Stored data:
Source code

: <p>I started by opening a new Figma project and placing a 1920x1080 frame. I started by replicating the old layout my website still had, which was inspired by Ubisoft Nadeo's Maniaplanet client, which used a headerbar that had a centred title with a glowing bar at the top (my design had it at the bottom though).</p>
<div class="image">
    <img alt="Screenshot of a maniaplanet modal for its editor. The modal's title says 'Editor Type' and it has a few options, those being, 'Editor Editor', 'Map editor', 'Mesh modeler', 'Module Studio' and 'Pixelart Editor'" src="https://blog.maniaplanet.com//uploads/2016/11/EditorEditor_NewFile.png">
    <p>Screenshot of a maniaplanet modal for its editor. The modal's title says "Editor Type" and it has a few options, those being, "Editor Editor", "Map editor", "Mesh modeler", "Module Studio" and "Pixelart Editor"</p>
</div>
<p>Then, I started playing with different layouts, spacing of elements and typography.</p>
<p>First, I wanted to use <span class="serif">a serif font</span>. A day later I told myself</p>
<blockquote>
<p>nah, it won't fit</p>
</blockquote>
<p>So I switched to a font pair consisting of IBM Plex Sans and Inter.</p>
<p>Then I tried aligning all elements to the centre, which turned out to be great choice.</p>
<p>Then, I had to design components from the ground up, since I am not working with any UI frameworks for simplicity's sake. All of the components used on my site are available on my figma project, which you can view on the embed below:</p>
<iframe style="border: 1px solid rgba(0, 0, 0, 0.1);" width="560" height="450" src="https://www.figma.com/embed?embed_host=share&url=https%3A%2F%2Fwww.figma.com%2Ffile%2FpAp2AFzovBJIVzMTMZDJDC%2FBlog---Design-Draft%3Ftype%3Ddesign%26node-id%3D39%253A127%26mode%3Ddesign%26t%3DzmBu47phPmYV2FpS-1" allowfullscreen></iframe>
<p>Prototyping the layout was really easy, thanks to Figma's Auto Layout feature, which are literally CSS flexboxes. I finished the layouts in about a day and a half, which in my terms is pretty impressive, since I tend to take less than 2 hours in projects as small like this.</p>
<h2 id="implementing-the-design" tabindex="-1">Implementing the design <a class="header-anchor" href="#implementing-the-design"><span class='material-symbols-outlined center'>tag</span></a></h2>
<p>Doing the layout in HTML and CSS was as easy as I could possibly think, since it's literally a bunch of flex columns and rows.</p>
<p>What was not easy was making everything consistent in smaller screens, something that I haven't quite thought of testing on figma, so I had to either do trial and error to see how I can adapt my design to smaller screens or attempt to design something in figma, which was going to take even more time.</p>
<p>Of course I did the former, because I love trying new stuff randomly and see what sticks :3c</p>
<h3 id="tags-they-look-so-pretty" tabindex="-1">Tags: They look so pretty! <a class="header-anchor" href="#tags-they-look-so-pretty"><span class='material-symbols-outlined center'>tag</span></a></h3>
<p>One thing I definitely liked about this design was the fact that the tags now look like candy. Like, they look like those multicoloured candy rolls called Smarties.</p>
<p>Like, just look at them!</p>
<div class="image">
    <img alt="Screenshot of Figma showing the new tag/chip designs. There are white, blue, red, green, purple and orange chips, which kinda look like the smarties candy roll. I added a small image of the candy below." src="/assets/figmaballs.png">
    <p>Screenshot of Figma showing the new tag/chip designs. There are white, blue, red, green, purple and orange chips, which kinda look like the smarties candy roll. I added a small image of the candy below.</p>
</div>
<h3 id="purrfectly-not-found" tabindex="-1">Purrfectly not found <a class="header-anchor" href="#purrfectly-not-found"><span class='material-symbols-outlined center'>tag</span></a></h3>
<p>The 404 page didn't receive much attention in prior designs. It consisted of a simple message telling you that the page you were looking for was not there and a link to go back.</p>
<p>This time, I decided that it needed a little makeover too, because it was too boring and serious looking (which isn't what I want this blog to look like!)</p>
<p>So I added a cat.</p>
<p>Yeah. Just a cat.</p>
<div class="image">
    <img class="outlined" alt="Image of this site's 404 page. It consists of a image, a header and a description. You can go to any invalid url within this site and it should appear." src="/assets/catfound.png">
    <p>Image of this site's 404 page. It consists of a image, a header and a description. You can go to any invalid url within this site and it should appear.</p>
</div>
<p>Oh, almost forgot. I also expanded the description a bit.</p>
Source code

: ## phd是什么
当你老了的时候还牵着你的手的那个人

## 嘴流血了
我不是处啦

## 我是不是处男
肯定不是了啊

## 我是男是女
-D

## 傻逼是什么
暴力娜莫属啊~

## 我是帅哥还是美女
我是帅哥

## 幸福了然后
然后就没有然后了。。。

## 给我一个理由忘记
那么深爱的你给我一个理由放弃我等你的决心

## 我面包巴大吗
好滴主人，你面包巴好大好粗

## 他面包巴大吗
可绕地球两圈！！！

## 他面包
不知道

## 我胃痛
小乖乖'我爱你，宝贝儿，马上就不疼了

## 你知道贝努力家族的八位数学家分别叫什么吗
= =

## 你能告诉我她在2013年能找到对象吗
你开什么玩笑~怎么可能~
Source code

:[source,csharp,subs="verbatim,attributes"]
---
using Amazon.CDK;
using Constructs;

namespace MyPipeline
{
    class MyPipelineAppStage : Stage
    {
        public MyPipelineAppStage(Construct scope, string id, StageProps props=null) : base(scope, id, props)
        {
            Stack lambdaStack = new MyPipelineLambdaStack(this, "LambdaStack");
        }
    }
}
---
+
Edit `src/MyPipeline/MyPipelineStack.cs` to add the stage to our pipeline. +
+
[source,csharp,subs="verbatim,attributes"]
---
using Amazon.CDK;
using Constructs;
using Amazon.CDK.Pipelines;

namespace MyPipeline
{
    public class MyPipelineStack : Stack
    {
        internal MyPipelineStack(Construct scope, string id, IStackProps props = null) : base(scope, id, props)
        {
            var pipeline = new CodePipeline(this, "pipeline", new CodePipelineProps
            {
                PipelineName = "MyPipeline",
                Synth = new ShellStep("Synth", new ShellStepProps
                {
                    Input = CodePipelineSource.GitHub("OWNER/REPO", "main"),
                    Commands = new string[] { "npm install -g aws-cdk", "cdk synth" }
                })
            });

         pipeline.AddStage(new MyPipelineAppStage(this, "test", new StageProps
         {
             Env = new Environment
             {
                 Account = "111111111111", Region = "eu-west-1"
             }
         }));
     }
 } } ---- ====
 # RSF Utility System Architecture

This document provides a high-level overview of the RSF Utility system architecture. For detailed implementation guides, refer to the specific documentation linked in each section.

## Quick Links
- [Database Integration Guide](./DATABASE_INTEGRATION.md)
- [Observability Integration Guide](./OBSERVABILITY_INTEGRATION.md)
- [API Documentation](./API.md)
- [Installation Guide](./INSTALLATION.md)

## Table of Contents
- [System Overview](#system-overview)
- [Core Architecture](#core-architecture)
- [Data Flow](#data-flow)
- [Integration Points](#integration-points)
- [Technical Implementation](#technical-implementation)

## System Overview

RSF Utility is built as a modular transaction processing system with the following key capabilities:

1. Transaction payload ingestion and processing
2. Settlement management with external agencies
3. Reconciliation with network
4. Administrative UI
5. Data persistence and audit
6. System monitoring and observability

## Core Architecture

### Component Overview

**Work instructions**
Report every line of the data that contains the string "started", treating uppercase and lowercase letters as distinct.

**Solution below**
: <p>I started by opening a new Figma project and placing a 1920x1080 frame. I started by replicating the old layout my website still had, which was inspired by Ubisoft Nadeo's Maniaplanet client, which used a headerbar that had a centred title with a glowing bar at the top (my design had it at the bottom though).</p>
<p>Then, I started playing with different layouts, spacing of elements and typography.</p>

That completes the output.